I was playing with the data from an early RNA-Seq paper
just to have a general idea of what such data looks like and to check out some favorite genes. It was also an exercise in learning the latest Spotfire -- I had Spotfire back at MLNM but it's been over 2 years and a completely new interface was rolled out.
An easy way to find favorite genes was and compare across the three tissues (brain, liver, muscle) is to set up a trellis plot with expression as the y-axis and the gene name as the x-axis, and then use the filtering tools to find my genes. Of course, it's hard to avoid looking at the overall plot -- and picking out some fortuitous patterns.
What immediately jumps out are the three semi-blank vertical zones (on the original you can spot a fourth very thin one convincingly in the original; it's vaguely there in the PNG shown here). What are these? Take a guess before reading below.
The big one are all genes starting with "Olf" -- the olfactory receptors. This is a large subfamily of type I G-protein coupled receptors (GPCRs) whose discovery netted a Nobel Prize
. In general, these are expressed solely in the olfactory epithelium, but a little more on that later.
The thin line to the left of it has genes starting with Mirn -- micrornas, which this particularly sequencing effort wasn't very tuned for. The next one to the left has genes starting with Ig -- immunoglobulin genes. Since B-cells are not one of the samples, low expression there is no shocker. The very thin line to the right of the Olf cluster which you might not see all start with Vr1 -- the vomeronasal receptors, another bit of specialized GPCRs involved in pheromone recognition.

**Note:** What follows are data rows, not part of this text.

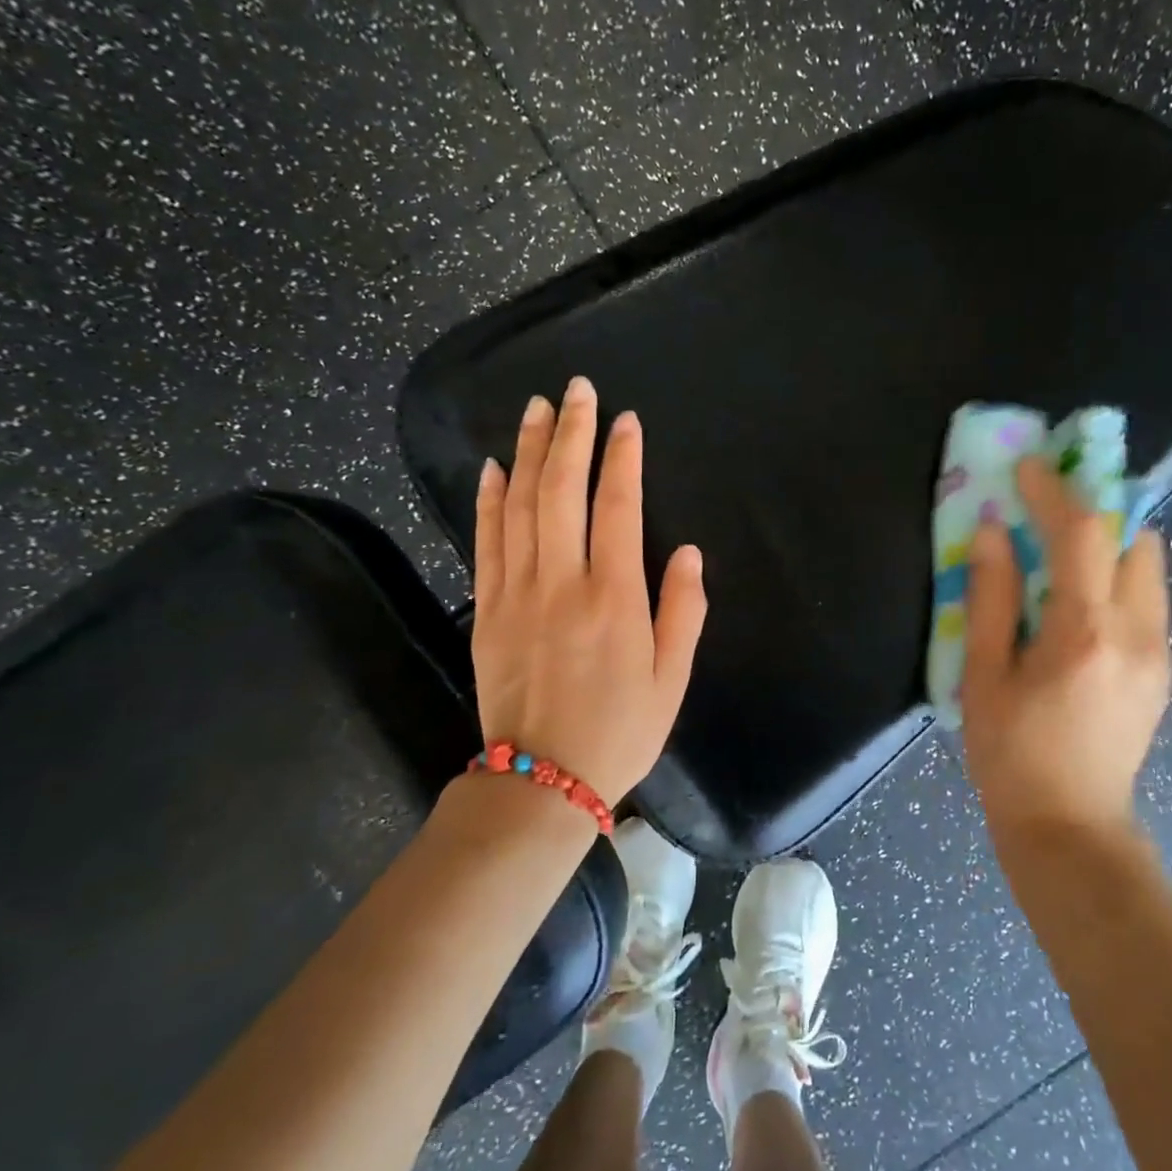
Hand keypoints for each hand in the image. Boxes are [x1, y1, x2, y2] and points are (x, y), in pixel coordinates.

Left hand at [471, 376, 707, 804]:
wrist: (541, 781)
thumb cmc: (620, 731)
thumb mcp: (672, 680)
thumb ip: (683, 611)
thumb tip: (685, 551)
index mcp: (614, 598)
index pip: (616, 506)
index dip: (621, 458)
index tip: (626, 421)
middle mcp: (561, 583)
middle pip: (562, 490)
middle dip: (571, 433)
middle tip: (576, 389)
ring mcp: (516, 593)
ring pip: (520, 505)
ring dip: (529, 452)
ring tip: (536, 409)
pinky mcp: (486, 610)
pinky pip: (486, 541)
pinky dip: (489, 500)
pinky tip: (495, 467)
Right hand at [960, 456, 1171, 837]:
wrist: (1070, 826)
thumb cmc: (1011, 753)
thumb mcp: (983, 677)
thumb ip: (990, 600)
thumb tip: (990, 533)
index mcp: (1084, 633)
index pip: (1081, 534)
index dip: (1053, 491)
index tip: (1026, 467)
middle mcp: (1138, 631)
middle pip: (1134, 537)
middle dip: (1095, 510)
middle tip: (1048, 509)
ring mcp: (1160, 651)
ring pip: (1148, 566)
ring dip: (1109, 543)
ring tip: (1062, 554)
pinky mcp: (1163, 668)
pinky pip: (1147, 598)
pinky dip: (1117, 578)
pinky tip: (1077, 605)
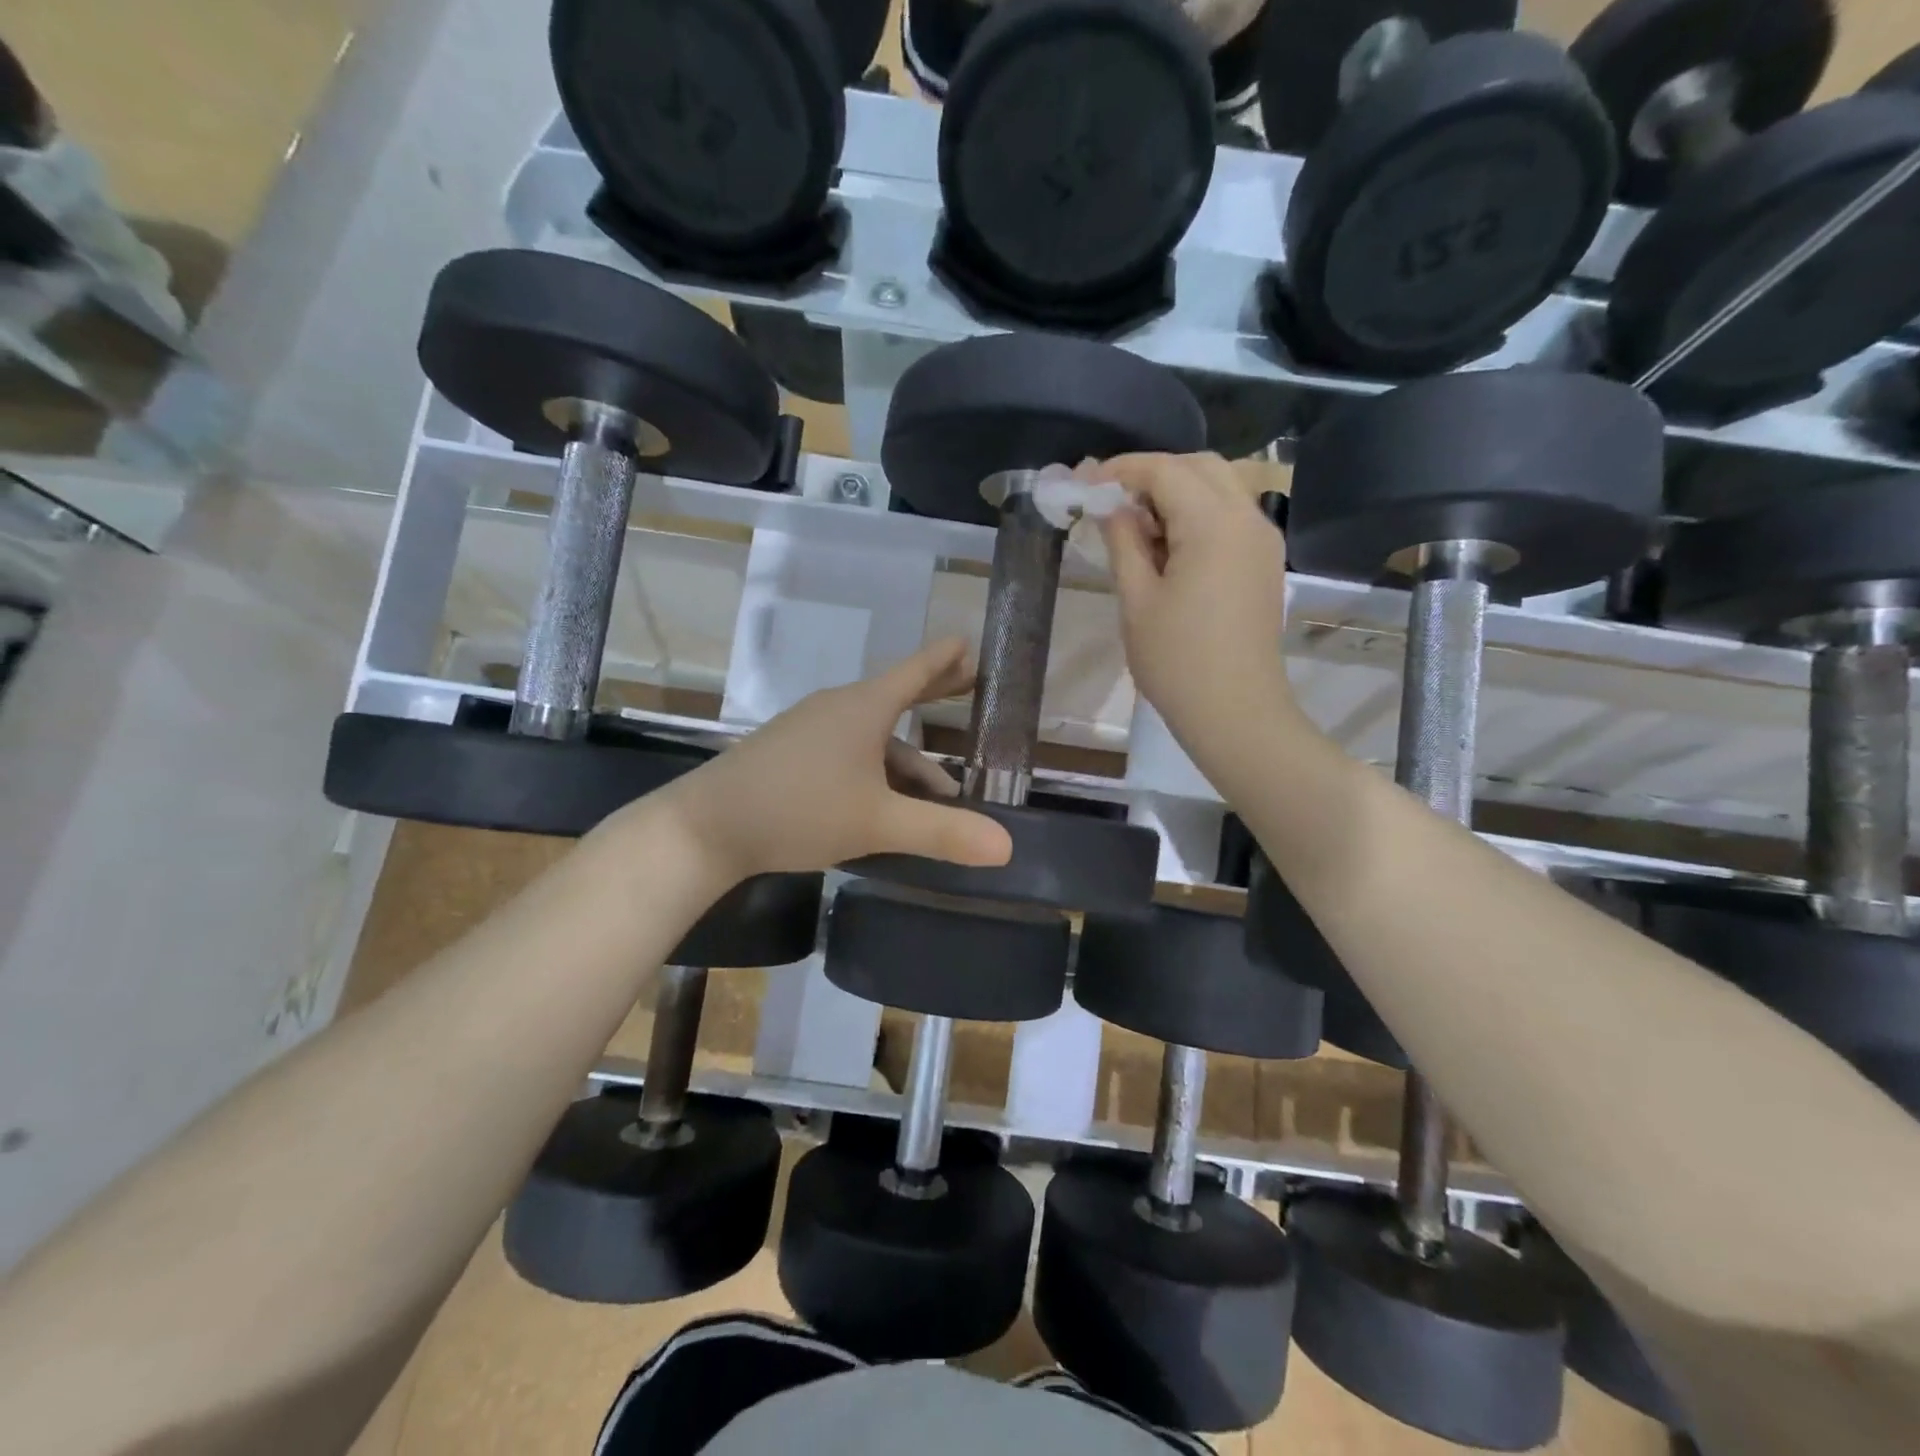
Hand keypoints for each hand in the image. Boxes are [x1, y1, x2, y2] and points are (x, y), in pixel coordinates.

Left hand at [644, 638, 1013, 882]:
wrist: (707, 826)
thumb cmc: (799, 809)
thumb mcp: (878, 823)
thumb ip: (942, 833)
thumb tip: (1007, 846)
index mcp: (864, 708)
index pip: (916, 671)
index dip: (945, 658)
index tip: (969, 642)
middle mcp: (838, 709)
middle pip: (897, 696)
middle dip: (934, 692)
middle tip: (969, 682)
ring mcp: (810, 730)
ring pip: (873, 737)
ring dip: (909, 760)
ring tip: (940, 794)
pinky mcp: (790, 754)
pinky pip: (848, 751)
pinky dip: (877, 770)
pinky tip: (883, 803)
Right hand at [1095, 452, 1300, 757]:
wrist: (1235, 712)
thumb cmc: (1177, 661)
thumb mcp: (1136, 599)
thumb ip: (1124, 542)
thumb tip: (1112, 507)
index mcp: (1213, 524)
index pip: (1165, 471)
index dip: (1122, 470)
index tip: (1086, 483)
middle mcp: (1247, 519)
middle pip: (1199, 468)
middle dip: (1153, 474)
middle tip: (1111, 502)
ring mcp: (1263, 540)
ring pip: (1220, 488)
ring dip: (1177, 493)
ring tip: (1137, 528)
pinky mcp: (1265, 563)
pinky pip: (1231, 517)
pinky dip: (1199, 515)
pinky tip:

Of course, especially having an interactive display, you can find other patterns. A block of genes starting with Mrp have very similar, high expressions in all three tissues -- the mitochondrial ribosomal proteins. A clump enriched for names starting with Psm shows a similar pattern -- the proteasome subunits.
I don't recommend spending a lot of time doing this analysis -- the visual cortex is too good at picking up patterns & clearly gene names were not picked to make this a great way to find biology. But it is mildly fascinating.
One further note. While the Olf cluster has a lot of low expression, it isn't devoid of expression (below; ignore the sides as I'm still learning how to quite get the boundaries set precisely in SF). Furthermore, some of the same genes are seen in all three samples. Now, this could be erroneous due to improper fragment mapping or some other transcriptionally active gene that overlaps these, but I think we should also be open to the idea that some of the olfactory receptors may have been co-opted for other purposes. After all, if there is a battery of diverse proteins with a spectacular range and sensitivity for different compounds, why wouldn't some be used for something other than exploring the environment?